Secondly, I am not coming to be given a favour, I am coming with a following. I have a following in Kirinyaga and across the country. I have influence. If you are looking to be president you need all the votes you can get. They cannot say we have this one’s votes and therefore this one cannot come. How will you make it to State House? It is in their interests to have my supporters, Ngirici’s supporters and Martha (Karua’s) supporters. On whether I would get the UDA party ticket in a free and fair process, I will beat them all square and fair, hands-down.

Does that mean you will deliver Kirinyaga to William Ruto for the presidential vote?

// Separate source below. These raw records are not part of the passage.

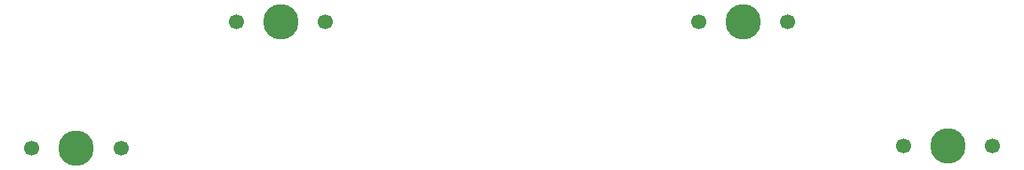
<source format=gbr>
%TF.GenerationSoftware,KiCad,Pcbnew,(6.0.9)*%
%TF.CreationDate,2023-05-29T17:24:43+10:00*%
%TF.ProjectId,Joysticks,4a6f7973-7469-4636-9b73-2e6b69636164,rev?*%
%TF.SameCoordinates,PX3d09000PY568bc30*%
%TF.FileFunction,NonPlated,1,2,NPTH,Drill*%
%TF.FilePolarity,Positive*%
%FSLAX46Y46*%
G04 Gerber Fmt 4.6, Leading zero omitted, Abs format (unit mm)*
G04 Created by KiCad (PCBNEW (6.0.9)) date 2023-05-29 17:24:43*
%MOMM*%
%LPD*%
G01*
G04 APERTURE LIST*
%TA.AperFunction,ComponentDrill*%
%ADD10C,1.700000*%
%TD*%
%TA.AperFunction,ComponentDrill*%
%ADD11C,3.987800*%
%TD*%
G04 APERTURE END LIST*
D10*
%TO.C,U3*%
X-18000000Y-5250000D03*
X-8000000Y-5250000D03*
%TO.C,U5*%
X5000000Y9000000D03*
X15000000Y9000000D03*
%TO.C,U2*%
X57000000Y9000000D03*
X67000000Y9000000D03*
%TO.C,U4*%
X80000000Y-5000000D03*
X90000000Y-5000000D03*
D11*
%TO.C,U3*%
X-13000000Y-5250000D03*
%TO.C,U5*%
X10000000Y9000000D03*
%TO.C,U2*%
X62000000Y9000000D03*
%TO.C,U4*%
X85000000Y-5000000D03*
M02*

</source>
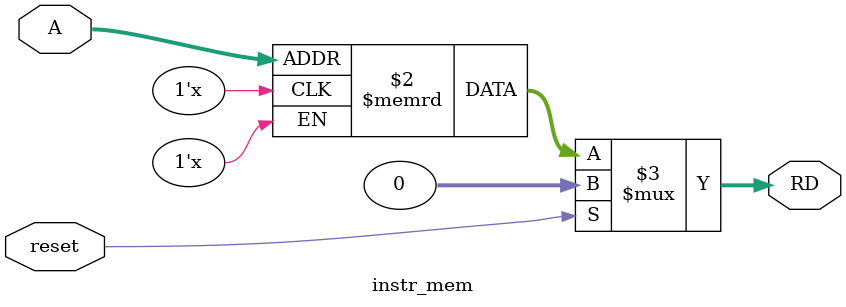
<source format=v>
module instr_mem (
     input [31:0] A,
     input reset ,
     output [31:0] RD
);
reg [31:0] mem [1023:0];

assign RD=(reset==1'b1)?32'h00000000: mem[A];
     
endmodule
</source>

I said I am not going to be given a token. I have not yet announced whether I am going to UDA or not. I have told you that my view of the ground right now is that of UDA. Our biggest challenge in Mt Kenya right now is that we do not have a presidential candidate. All these candidates who have emerged, no one is following them.

How do you explain that?

Nobody is bothered! It is phenomenal. No one is talking about them. Even the people who are planning it are at a loss. They say, let us try Kagwe (Mutahi, the Health CS)… it is not going to go anywhere. They have tried Martha (Karua), nobody is focused there. (Jimi) Wanjigi even left Mt Kenya and went to look for votes in Luoland and the Coast. They made very serious assumptions, the main one being that Kikuyus would always galvanise around a Kikuyu. They were wrong.

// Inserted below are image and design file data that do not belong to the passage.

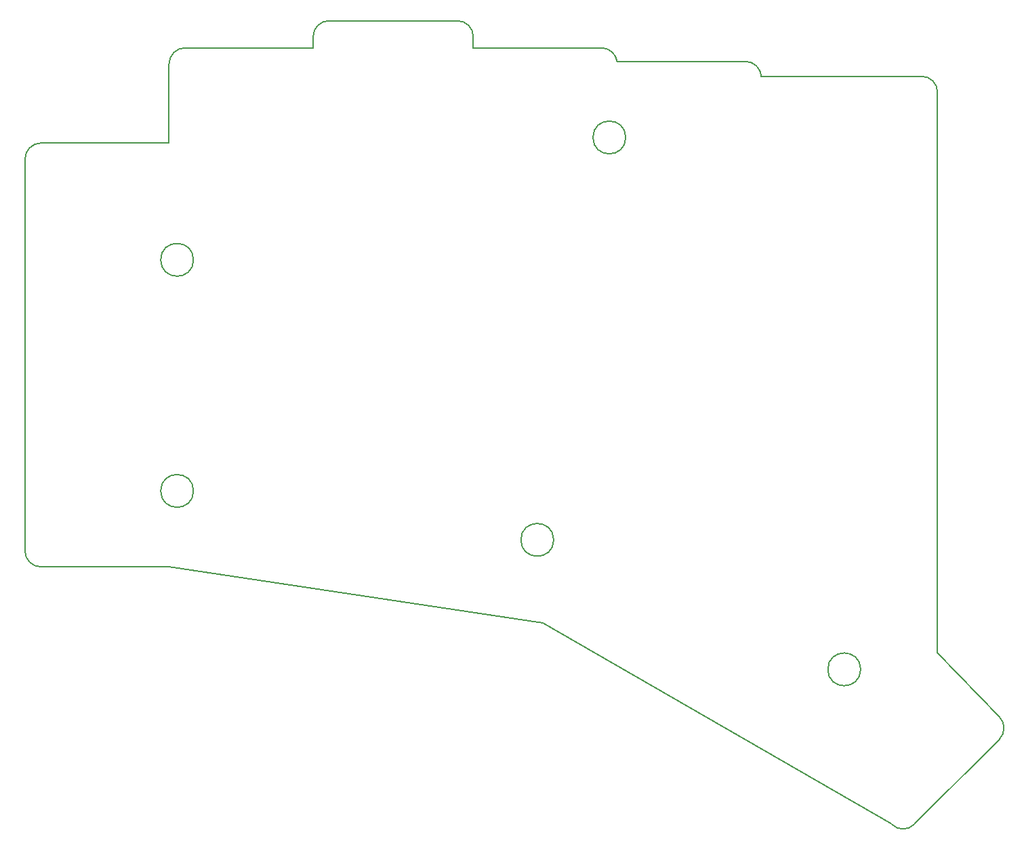
<source format=gbr>
G04 #@! TF.GenerationSoftware,KiCad,Pcbnew,5.1.5+dfsg1-2build2*
G04 #@! TF.CreationDate,2021-10-14T21:44:17+00:00*
G04 #@! TF.ProjectId,board,626f6172-642e-46b6-9963-61645f706362,VERSION_HERE*
G04 #@! TF.SameCoordinates,Original*
G04 #@! TF.FileFunction,Profile,NP*
%FSLAX46Y46*%
G04 Gerber Fmt 4.6, Leading zero omitted, Abs format (unit mm)*
G04 Created by KiCad (PCBNEW 5.1.5+dfsg1-2build2) date 2021-10-14 21:44:17*
%MOMM*%
%LPD*%
G04 APERTURE LIST*
G04 #@! TA.AperFunction,Profile*
%ADD10C,0.150000*%
G04 #@! TD*
G04 APERTURE END LIST*
D10*
X10000000Y-9500000D02*
X26000000Y-9500000D01*
X8000000Y-7500000D02*
X8000000Y41500000D01*
X10000000Y-9500000D02*
G75*
G02X8000000Y-7500000I0J2000000D01*
G01*
X26000000Y43500000D02*
X10000000Y43500000D01*
X8000000Y41500000D02*
G75*
G02X10000000Y43500000I2000000J0D01*
G01*
X44000000Y55400000D02*
X28000000Y55400000D01*
X26000000Y53400000D02*
G75*
G02X28000000Y55400000I2000000J0D01*
G01*
X26000000Y53400000D02*
X26000000Y43500000D01*
X64000000Y55400000D02*
X64000000Y56800000D01*
X62000000Y58800000D02*
G75*
G02X64000000Y56800000I0J-2000000D01*
G01*
X62000000Y58800000D02*
X46000000Y58800000D01*
X44000000Y56800000D02*
G75*
G02X46000000Y58800000I2000000J0D01*
G01*
X44000000Y56800000D02*
X44000000Y55400000D01*
X80000000Y55400000D02*
G75*
G02X81977391Y53699872I0J-2000000D01*
G01*
X80000000Y55400000D02*
X64000000Y55400000D01*
X98000000Y53700000D02*
G75*
G02X99994367Y51850000I0J-2000000D01*
G01*
X98000000Y53700000D02*
X82000000Y53700000D01*
X81977391Y53699872D02*
G75*
G02X82000000Y53700000I22609J-1999872D01*
G01*
X119117258Y-41686664D02*
G75*
G02X116288831Y-41686665I-1414214J1414213D01*
G01*
X119117258Y-41686665D02*
X129723860Y-31080063D01*
X129723859Y-28251636D02*
G75*
G02X129723860Y-31080063I-1414213J-1414214D01*
G01*
X122000000Y-20208734D02*
X129723860Y-28251636D01*
X116288831Y-41686665D02*
X72707107Y-16524745D01*
X72707107Y-16524745D02*
X26000000Y-9500000D01*
X122000000Y-20208734D02*
X122000000Y49850000D01*
X120000000Y51850000D02*
G75*
G02X122000000Y49850000I0J-2000000D01*
G01*
X120000000Y51850000D02*
X99994367Y51850000D01*
X29050000Y28900000D02*
G75*
G03X29050000Y28900000I-2050000J0D01*
G01*
X29050000Y0D02*
G75*
G03X29050000Y0I-2050000J0D01*
G01*
X83050000Y44200000D02*
G75*
G03X83050000Y44200000I-2050000J0D01*
G01*
X74050000Y-6120000D02*
G75*
G03X74050000Y-6120000I-2050000J0D01*
G01*
X112399134Y-22311939D02*
G75*
G03X112399134Y-22311939I-2050000J0D01*
G01*
M02*

</source>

Those who are planning succession think that if they get somebody from Mt Kenya they will carry the votes to either Raila or Ruto. They are wrong. People are no longer beholden to tribes. The young generation has upset that arithmetic. Young people are telling us that this time round they will be the ones to tell us where to go.

It is very intriguing, because they also feel that they are owed. You see, the reason Ruto is very popular in Mt Kenya is that he connects with the youth. They even say with emotion, with passion. Anatufeel, they say. Why? Because he has been present. In the last four years when those guys were going around the country selling BBI and the Handshake, Ruto camped there and was present. He connected with them. They also think he has played a very huge part in President Uhuru being in office for two terms

At some point your name featured as a possible running mate. Were there formal discussions with the presidential contenders?

Yes, there have been such conversations, but you can have talks and sense there are other external people with all manner of interests who are also trying to plan who does what. None of the presidential candidates has made a final decision on a running mate. If Raila chooses Martha Karua, then Ruto will have to sit and think about who will be his best running mate to ensure that Mt Kenya does not run away with Martha. If Raila chooses Musalia, and he says that Western would go that way because that is where the Deputy President is, Ruto then will say, I better hang onto Mt Kenya so that I get a candidate from there who can help me have a national outlook and still take a significant portion of Mt Kenya so that it bolsters my chances. It is not as easy as some think.

What did you say when you were approached?

I said I would consider it if I thought we would win.

Are you suggesting that the people who approached you didn’t appear or sound as if they would win?

Governments are formed in different ways. I can decide, which I haven’t, that I only want to be in the main two-horse race, and that if I am not approached by either then I would not. I can also decide to be in the third and fourth slots because those are the ones who will decide who becomes king and then negotiate for seats. That is how politics is. There are many roles I can play but right now my focus is consolidating my ground to run for Governor of Kirinyaga County.

You must really persuade me to consider something else because I really want to be in government. I do not want to be out, I do not want to be in opposition and I do not just want to be sitting idly. If I do, I will get out completely because I do not have the energy to be running around without an office.

My husband will tell you I am a lousy loser. If I lose, I am not good. I do not get to a race that I know I am going to lose. If I thought I was going to lose the governorship I would not even have bothered.